Dataset records Start Marker

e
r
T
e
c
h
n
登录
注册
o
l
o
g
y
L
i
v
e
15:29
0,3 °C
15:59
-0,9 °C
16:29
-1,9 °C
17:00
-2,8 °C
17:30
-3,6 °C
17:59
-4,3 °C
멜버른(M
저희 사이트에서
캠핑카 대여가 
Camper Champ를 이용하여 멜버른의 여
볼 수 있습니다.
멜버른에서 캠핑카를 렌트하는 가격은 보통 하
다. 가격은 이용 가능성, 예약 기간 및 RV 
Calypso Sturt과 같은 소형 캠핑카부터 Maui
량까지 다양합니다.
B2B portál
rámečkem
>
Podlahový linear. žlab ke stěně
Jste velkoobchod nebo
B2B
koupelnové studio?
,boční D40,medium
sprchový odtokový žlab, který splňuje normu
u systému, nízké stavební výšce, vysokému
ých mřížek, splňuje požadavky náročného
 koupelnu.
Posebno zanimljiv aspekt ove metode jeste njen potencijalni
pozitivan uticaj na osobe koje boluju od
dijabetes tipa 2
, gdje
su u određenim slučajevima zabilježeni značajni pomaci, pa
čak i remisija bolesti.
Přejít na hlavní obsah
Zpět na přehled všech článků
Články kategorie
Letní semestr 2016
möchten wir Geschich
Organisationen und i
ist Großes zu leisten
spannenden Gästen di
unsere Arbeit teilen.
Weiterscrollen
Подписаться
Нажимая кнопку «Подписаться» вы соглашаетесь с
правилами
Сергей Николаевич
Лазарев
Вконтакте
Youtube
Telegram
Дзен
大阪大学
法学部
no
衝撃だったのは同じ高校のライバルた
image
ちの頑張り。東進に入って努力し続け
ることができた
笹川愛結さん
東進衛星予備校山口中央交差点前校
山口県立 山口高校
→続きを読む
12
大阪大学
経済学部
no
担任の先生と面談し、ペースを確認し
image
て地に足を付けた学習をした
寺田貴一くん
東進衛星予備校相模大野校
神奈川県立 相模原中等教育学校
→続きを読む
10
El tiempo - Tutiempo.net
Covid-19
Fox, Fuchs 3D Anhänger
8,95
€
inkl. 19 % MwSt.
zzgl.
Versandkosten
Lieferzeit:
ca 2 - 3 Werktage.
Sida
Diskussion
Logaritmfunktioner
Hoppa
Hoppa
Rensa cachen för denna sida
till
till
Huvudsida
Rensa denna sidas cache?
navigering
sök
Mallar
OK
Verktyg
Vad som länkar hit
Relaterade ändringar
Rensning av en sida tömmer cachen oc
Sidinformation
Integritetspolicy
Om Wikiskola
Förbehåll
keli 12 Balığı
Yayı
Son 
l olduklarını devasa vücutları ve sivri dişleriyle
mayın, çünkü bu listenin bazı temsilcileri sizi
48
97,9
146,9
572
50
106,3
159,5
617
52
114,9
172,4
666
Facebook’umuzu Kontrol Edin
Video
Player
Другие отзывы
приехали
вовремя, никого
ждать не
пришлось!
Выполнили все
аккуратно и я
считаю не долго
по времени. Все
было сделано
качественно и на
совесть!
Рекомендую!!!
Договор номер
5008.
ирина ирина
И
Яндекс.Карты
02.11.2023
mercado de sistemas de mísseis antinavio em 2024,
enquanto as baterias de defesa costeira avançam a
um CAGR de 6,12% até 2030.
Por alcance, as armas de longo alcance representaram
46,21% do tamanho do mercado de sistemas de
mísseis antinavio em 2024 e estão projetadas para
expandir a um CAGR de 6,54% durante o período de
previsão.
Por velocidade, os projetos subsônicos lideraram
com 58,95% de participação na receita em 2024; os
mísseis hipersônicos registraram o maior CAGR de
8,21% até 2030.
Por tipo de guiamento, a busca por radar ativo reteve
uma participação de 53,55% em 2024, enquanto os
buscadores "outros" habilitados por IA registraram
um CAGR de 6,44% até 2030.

Dataset records End Marker

> Task prompt:
Please give each line above again, word for word.

> Answer space:
e
r
T
e
c
h
n
登录
注册
o
l
o
g
y
L
i
v
e
15:29
0,3 °C
15:59
-0,9 °C
16:29
-1,9 °C
17:00
-2,8 °C
17:30
-3,6 °C
17:59
-4,3 °C
멜버른(M
저희 사이트에서
캠핑카 대여가 
Camper Champ를 이용하여 멜버른의 여
볼 수 있습니다.
멜버른에서 캠핑카를 렌트하는 가격은 보통 하
다. 가격은 이용 가능성, 예약 기간 및 RV 
Calypso Sturt과 같은 소형 캠핑카부터 Maui
량까지 다양합니다.
B2B portál
rámečkem
>
Podlahový linear. žlab ke stěně
Jste velkoobchod nebo
B2B
koupelnové studio?
,boční D40,medium
sprchový odtokový žlab, který splňuje normu
u systému, nízké stavební výšce, vysokému
ých mřížek, splňuje požadavky náročného
 koupelnu.
Posebno zanimljiv aspekt ove metode jeste njen potencijalni
pozitivan uticaj na osobe koje boluju od
dijabetes tipa 2
, gdje
su u određenim slučajevima zabilježeni značajni pomaci, pa
čak i remisija bolesti.
Přejít na hlavní obsah
Zpět na přehled všech článků
Články kategorie
Letní semestr 2016
möchten wir Geschich
Organisationen und i
ist Großes zu leisten
spannenden Gästen di
unsere Arbeit teilen.
Weiterscrollen
Подписаться
Нажимая кнопку «Подписаться» вы соглашаетесь с
правилами
Сергей Николаевич
Лазарев
Вконтакте
Youtube
Telegram
Дзен
大阪大学
法学部
no
衝撃だったのは同じ高校のライバルた
image
ちの頑張り。東進に入って努力し続け
ることができた
笹川愛結さん
東進衛星予備校山口中央交差点前校
山口県立 山口高校
→続きを読む
12
大阪大学
経済学部
no
担任の先生と面談し、ペースを確認し
image
て地に足を付けた学習をした
寺田貴一くん
東進衛星予備校相模大野校
神奈川県立 相模原中等教育学校
→続きを読む
10
El tiempo - Tutiempo.net
Covid-19
Fox, Fuchs 3D Anhänger
8,95
€
inkl. 19 % MwSt.
zzgl.
Versandkosten
Lieferzeit:
ca 2 - 3 Werktage.
Sida
Diskussion
Logaritmfunktioner
Hoppa
Hoppa
Rensa cachen för denna sida
till
till
Huvudsida
Rensa denna sidas cache?
navigering
sök
Mallar
OK
Verktyg
Vad som länkar hit
Relaterade ändringar
Rensning av en sida tömmer cachen oc
Sidinformation
Integritetspolicy
Om Wikiskola
Förbehåll
keli 12 Balığı
Yayı
Son 
l olduklarını devasa vücutları ve sivri dişleriyle
mayın, çünkü bu listenin bazı temsilcileri sizi
48
97,9
146,9
572
50
106,3
159,5
617
52
114,9
172,4
666
Facebook’umuzu Kontrol Edin
Video
Player
Другие отзывы
приехали
вовремя, никого
ждать не
пришлось!
Выполнили все
аккуратно и я
считаю не долго
по времени. Все
было сделано
качественно и на
совесть!
Рекомендую!!!
Договор номер
5008.
ирина ирина
И
Яндекс.Карты
02.11.2023
mercado de sistemas de mísseis antinavio em 2024,
enquanto as baterias de defesa costeira avançam a
um CAGR de 6,12% até 2030.
Por alcance, as armas de longo alcance representaram
46,21% do tamanho do mercado de sistemas de
mísseis antinavio em 2024 e estão projetadas para
expandir a um CAGR de 6,54% durante o período de
previsão.
Por velocidade, os projetos subsônicos lideraram
com 58,95% de participação na receita em 2024; os
mísseis hipersônicos registraram o maior CAGR de
8,21% até 2030.
Por tipo de guiamento, a busca por radar ativo reteve
uma participação de 53,55% em 2024, enquanto os
buscadores "outros" habilitados por IA registraram
um CAGR de 6,44% até 2030.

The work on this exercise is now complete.